*ZU ERLEDIGEN*:
1: Wie viele Passagiere beförderte die Hindenburg laut dem Text über das Luftschiff nach dem Umbau Ende 1936?
2: Gib aus den Einträgen die folgenden Zeilen wortgetreu wieder: Beginne bei der Zeile mit „table_cell DIGEST-MD5 [113, 1044, 1162, 1081]“ und höre nach der Zeile mit „subtitle Signed Requests“ auf.

*TEXTAUSZUG*:
'''

Als die Hindenburg am 4. März 1936 vom Stapel lief, war sie in der Tat das lang ersehnte Traumschiff. Größer und komfortabler als ihr Schwesterschiff, die ältere Graf Zeppelin. Trotz der Befüllung mit Wasserstoff, der sich in Verbindung mit Luft zu einem hochexplosiven Gemisch entwickelt, konnte sich niemand vorstellen, dass das Luftschiff nur rund ein Jahr später in einem Feuersturm untergehen sollte. Alle erdenklichen Maßnahmen waren ergriffen worden, um die Traggaszellen hinter der robusten Außenhülle hermetisch abzudichten.
Die Hindenburg war mit fast 250 m nur knapp zehn Meter länger lang als die Graf Zeppelin, hatte aber einen größeren Durchmesser. Sie wirkte dadurch wuchtiger als die schlanke Graf Zeppelin. Die Gasfüllung bestand aus Wasserstoff, da die USA Nazi-Deutschland die bereits zugesagte Lieferung von nicht entzündlichem Helium aus politischen Gründen verweigerten. Die Reichweite betrug 16.000 km, die Höchstgeschwindigkeit 130 km/h. Sie beförderte im Fernverkehr 55 Passagiere, nach einem Umbau Ende 1936 75 Passagiere. Für den Betrieb waren 54 bis 60 Personen im Drei-Wachen-System erforderlich.
Der Einstieg in das Schiff erfolgte über ausfahrbare Treppen in das untere Fahrgastdeck. Im Gegensatz zur Graf Zeppelin befand sich die Fahrgastanlage, das untere Deck B und das obere Hauptdeck A, nicht in einer Gondel, sondern im Inneren des Schiffskörpers.

'''

*DATENINHALT*:

'''

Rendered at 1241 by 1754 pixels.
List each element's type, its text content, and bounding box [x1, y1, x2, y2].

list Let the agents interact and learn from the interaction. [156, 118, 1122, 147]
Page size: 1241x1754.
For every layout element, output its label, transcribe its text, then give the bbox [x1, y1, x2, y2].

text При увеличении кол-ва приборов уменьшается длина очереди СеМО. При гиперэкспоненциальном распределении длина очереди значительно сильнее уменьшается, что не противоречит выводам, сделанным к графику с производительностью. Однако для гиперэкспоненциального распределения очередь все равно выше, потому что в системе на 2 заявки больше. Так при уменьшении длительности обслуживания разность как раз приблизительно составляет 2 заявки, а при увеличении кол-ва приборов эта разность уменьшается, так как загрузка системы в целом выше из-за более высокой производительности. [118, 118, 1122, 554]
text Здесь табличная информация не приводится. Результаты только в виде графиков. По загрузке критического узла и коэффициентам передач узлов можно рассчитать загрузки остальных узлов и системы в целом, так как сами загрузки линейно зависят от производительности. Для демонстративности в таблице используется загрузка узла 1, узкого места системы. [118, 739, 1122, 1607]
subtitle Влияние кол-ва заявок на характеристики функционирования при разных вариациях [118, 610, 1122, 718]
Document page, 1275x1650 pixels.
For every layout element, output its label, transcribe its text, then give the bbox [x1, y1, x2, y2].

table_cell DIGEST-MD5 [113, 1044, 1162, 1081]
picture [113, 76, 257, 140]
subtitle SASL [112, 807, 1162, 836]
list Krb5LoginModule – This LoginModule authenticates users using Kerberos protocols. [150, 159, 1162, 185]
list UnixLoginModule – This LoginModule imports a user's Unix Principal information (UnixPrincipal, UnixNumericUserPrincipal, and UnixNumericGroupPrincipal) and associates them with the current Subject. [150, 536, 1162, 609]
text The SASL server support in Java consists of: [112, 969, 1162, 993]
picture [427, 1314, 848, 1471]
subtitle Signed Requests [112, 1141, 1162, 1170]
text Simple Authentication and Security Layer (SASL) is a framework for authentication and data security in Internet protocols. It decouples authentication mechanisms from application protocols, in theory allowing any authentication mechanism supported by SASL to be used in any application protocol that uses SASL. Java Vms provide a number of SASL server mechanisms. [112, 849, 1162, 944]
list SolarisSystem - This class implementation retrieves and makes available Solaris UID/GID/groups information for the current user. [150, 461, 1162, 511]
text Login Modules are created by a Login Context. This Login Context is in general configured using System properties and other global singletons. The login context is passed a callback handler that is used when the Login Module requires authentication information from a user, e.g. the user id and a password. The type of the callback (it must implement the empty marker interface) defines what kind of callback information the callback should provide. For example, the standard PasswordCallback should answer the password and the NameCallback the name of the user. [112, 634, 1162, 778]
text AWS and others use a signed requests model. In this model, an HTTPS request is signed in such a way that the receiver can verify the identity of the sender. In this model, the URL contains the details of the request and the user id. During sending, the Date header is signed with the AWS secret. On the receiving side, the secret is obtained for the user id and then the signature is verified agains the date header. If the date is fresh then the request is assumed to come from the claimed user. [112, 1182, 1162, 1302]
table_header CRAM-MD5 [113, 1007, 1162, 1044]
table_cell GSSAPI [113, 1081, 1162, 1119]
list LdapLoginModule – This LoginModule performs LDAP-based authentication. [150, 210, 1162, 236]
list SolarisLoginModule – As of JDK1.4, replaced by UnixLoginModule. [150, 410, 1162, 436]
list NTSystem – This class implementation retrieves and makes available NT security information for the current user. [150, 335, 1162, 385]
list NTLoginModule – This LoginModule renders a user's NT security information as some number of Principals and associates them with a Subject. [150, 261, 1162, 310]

'''

*DIE ERGEBNISSE*:
1: 75 Passagiere.

2:
table_cell DIGEST-MD5 [113, 1044, 1162, 1081]
picture [113, 76, 257, 140]
subtitle SASL [112, 807, 1162, 836]
list Krb5LoginModule – This LoginModule authenticates users using Kerberos protocols. [150, 159, 1162, 185]
list UnixLoginModule – This LoginModule imports a user's Unix Principal information (UnixPrincipal, UnixNumericUserPrincipal, and UnixNumericGroupPrincipal) and associates them with the current Subject. [150, 536, 1162, 609]
text The SASL server support in Java consists of: [112, 969, 1162, 993]
picture [427, 1314, 848, 1471]
subtitle Signed Requests [112, 1141, 1162, 1170]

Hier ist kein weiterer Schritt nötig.